An Improved Finite-time Analysis of Temporal Difference Learning with Deep Neural Networks
Zhifa Ke, Zaiwen Wen, Junyu Zhang
TL;DR
This work presents a non-asymptotic analysis of neural temporal-difference and Q-learning with multi-layer neural networks in reinforcement learning. By introducing a subspace decomposition that separates range and kernel components of the feature-covariance operator $\Sigma_\pi$, the authors establish an $\tilde{O}(\varepsilon^{-1})$ sample complexity under Markovian sampling, a significant improvement over prior $\tilde{O}(\varepsilon^{-2})$ bounds. The results apply to neural TD learning, neural Q-learning, and extend to minimax neural Q-learning in two-player zero-sum Markov games, under weaker regularity conditions.
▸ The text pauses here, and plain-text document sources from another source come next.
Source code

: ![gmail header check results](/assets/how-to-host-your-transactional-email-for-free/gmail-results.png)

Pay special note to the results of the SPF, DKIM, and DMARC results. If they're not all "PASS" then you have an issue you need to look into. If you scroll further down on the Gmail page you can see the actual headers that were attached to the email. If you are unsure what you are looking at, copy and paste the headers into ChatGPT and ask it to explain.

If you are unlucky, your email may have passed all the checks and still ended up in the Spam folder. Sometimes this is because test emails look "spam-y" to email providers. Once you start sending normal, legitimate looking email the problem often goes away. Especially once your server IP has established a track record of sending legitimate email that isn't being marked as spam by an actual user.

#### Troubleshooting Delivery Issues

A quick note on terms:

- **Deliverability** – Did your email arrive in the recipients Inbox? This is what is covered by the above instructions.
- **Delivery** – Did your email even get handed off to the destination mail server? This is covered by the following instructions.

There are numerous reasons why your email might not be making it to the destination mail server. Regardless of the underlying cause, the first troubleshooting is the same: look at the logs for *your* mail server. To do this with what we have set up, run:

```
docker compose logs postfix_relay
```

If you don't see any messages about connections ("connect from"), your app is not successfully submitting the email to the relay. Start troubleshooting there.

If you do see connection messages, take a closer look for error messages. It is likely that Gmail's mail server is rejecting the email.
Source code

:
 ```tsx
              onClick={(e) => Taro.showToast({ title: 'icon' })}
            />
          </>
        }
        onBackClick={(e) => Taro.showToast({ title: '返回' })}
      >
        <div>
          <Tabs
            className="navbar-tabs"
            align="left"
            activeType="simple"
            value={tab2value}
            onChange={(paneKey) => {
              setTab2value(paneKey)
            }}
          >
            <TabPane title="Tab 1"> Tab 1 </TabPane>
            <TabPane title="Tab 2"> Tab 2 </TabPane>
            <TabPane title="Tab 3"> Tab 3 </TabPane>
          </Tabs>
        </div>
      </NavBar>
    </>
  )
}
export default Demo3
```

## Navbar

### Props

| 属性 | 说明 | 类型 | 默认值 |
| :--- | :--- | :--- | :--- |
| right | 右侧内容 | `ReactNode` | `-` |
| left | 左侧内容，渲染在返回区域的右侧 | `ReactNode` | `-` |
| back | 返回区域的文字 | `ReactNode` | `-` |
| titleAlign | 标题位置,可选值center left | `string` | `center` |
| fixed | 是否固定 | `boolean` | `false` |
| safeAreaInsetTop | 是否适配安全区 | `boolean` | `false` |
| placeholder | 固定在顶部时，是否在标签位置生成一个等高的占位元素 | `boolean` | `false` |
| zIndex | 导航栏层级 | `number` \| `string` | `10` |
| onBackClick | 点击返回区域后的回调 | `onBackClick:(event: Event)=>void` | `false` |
Experiments on OpenAI Gym tasks corroborate the theoretical findings, including width-dependent convergence and spectral properties of $\Sigma_\pi$. The paper contributes a versatile analytic framework with potential applications to broader neural-approximation RL algorithms, including actor-critic methods.
Abstract
Temporal difference (TD) learning algorithms with neural network function parameterization have well-established empirical success in many practical large-scale reinforcement learning tasks. However, theoretical understanding of these algorithms remains challenging due to the nonlinearity of the action-value approximation. In this paper, we develop an improved non-asymptotic analysis of the neural TD method with a general $L$-layer neural network. New proof techniques are developed and an improved new $\tilde{\mathcal{O}}(ε^{-1})$ sample complexity is derived. To our best knowledge, this is the first finite-time analysis of neural TD that achieves an $\tilde{\mathcal{O}}(ε^{-1})$ complexity under the Markovian sampling, as opposed to the best known $\tilde{\mathcal{O}}(ε^{-2})$ complexity in the existing literature.